GCR has retained Tetrad Investment Bank Limited’s (“Tetrad”) long term national scale Z$ rating of BB+ (double B plus). Tetrad, formerly Tetrad Securities Limited, was founded in October 1995 as a fund management and financial advisory services organisation. In November 1996, it was registered as a discount house. On 5 March 2009, TSL converted to a merchant bank and became Tetrad Investment Bank. Tetrad is a wholly-owned subsidiary of Tetrad Holdings with interests in the financial services, property and insurance sectors. As at 1HF11, the group had a capital base of US$41m and total assets amounting to US$100m.
Total capital & reserves contracted 6% to US$11.9m as at 1HF11 (FYE10: US$12.6m), on the back of cumulative losses, although remaining above the regulatory minimum of US$10m. The total risk weighted capital adequacy ratio of 47% as at 1HF11 was well above the statutory minimum of 10%.A pre-tax loss of US$0.8m was recorded for 1HF11, up 14% from 1HF10. Despite strong growth (189%) in total operating income, operating costs remain high, fuelled by industry-wide salary adjustments and IT related costs (post dollarisation). Tetrad’s current asset/liability structure translates to a considerable amount of liquidity and cash refinancing risk, evident from the large cumulative liquidity gaps over the entire maturity curve as at 1HF11 (and this partly due to a significant reliance on short-dated wholesale funding). Furthermore, liquidity risk for Zimbabwean banks is exacerbated by low market liquidity, the limited capacity of the central bank to act as a lender of last resort and the lack of a functional interbank market. As at 1HF11, Tetrad’s liquidity ratio amounted to 23%, against a prudential minimum of 20%. Impaired loans declined to 2.8% of gross loans as at 1HF11 (FYE10: 4.1%), on the back of an expanded loan book. Provisions were raised in line with prudential standards.

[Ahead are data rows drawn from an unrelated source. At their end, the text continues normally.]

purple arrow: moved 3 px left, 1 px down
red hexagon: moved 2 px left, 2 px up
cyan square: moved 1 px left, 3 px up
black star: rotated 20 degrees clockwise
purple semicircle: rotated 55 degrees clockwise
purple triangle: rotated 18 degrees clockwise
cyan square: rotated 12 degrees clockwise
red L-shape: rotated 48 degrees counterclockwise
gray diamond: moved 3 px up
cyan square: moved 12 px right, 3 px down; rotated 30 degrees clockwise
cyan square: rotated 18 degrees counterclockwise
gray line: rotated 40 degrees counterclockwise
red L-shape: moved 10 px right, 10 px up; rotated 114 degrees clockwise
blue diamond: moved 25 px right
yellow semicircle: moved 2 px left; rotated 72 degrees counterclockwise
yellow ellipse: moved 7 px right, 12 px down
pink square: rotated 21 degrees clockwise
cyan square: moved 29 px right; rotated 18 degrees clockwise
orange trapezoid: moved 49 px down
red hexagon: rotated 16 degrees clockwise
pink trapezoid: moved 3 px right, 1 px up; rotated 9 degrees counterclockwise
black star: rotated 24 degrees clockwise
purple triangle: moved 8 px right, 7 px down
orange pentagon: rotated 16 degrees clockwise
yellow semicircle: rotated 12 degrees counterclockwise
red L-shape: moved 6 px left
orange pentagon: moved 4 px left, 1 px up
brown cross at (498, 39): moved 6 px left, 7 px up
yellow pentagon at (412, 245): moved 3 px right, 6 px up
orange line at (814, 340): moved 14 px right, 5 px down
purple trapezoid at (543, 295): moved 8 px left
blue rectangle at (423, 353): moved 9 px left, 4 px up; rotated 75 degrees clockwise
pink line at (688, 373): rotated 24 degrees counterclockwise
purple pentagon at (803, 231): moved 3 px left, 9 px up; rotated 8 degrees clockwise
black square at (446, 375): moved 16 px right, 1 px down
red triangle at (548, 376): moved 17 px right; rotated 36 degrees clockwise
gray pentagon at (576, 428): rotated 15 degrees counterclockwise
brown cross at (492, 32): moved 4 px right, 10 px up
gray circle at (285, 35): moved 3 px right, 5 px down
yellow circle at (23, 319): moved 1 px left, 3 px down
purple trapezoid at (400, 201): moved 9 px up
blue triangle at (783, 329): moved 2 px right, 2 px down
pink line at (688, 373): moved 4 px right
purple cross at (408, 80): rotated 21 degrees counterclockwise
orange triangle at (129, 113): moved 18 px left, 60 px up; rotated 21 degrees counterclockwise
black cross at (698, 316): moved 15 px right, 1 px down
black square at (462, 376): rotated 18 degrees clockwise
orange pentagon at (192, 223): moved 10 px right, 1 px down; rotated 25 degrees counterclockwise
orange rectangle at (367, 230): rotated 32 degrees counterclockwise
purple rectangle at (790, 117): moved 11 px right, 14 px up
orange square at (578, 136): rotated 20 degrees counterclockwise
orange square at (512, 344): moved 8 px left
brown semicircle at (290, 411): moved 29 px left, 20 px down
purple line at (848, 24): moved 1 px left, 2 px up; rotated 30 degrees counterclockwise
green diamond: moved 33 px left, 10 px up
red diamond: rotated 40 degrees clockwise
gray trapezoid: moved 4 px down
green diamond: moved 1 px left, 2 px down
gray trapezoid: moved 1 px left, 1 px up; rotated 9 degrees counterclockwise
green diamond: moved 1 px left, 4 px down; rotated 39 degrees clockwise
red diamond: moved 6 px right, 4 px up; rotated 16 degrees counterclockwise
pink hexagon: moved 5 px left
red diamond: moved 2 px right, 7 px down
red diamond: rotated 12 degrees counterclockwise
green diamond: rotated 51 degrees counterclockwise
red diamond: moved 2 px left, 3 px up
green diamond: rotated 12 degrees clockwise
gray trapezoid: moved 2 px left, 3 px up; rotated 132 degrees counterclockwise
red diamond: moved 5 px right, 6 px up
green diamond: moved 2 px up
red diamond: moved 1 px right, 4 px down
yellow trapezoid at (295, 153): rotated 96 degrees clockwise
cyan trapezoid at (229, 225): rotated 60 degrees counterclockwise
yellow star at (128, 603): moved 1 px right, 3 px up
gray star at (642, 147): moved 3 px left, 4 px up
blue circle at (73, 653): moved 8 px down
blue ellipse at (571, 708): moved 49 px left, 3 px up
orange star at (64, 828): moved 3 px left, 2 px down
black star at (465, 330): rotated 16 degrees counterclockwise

Tetrad is primarily funded via customer deposits. Albeit coming from a low base, total deposits grew by a robust 206% to US$29m as at FYE10 (industry average: 79%) and further by 61% to US$47m as at 1HF11. As a merchant bank, deposits are predominantly wholesale, with roughly 86% of the book sourced from corporates as at 1HF11. Relatively expensive term/money market funding constituted 71% of total deposits. In a bid to reposition the bank post dollarisation, as well as diversify its funding and product mix, the bank submitted an application to the regulatory authorities to convert to a commercial bank and is in the process of raising additional capital to meet the minimum regulatory capital of US$12.5m for commercial banks via the parent and/or foreign investors.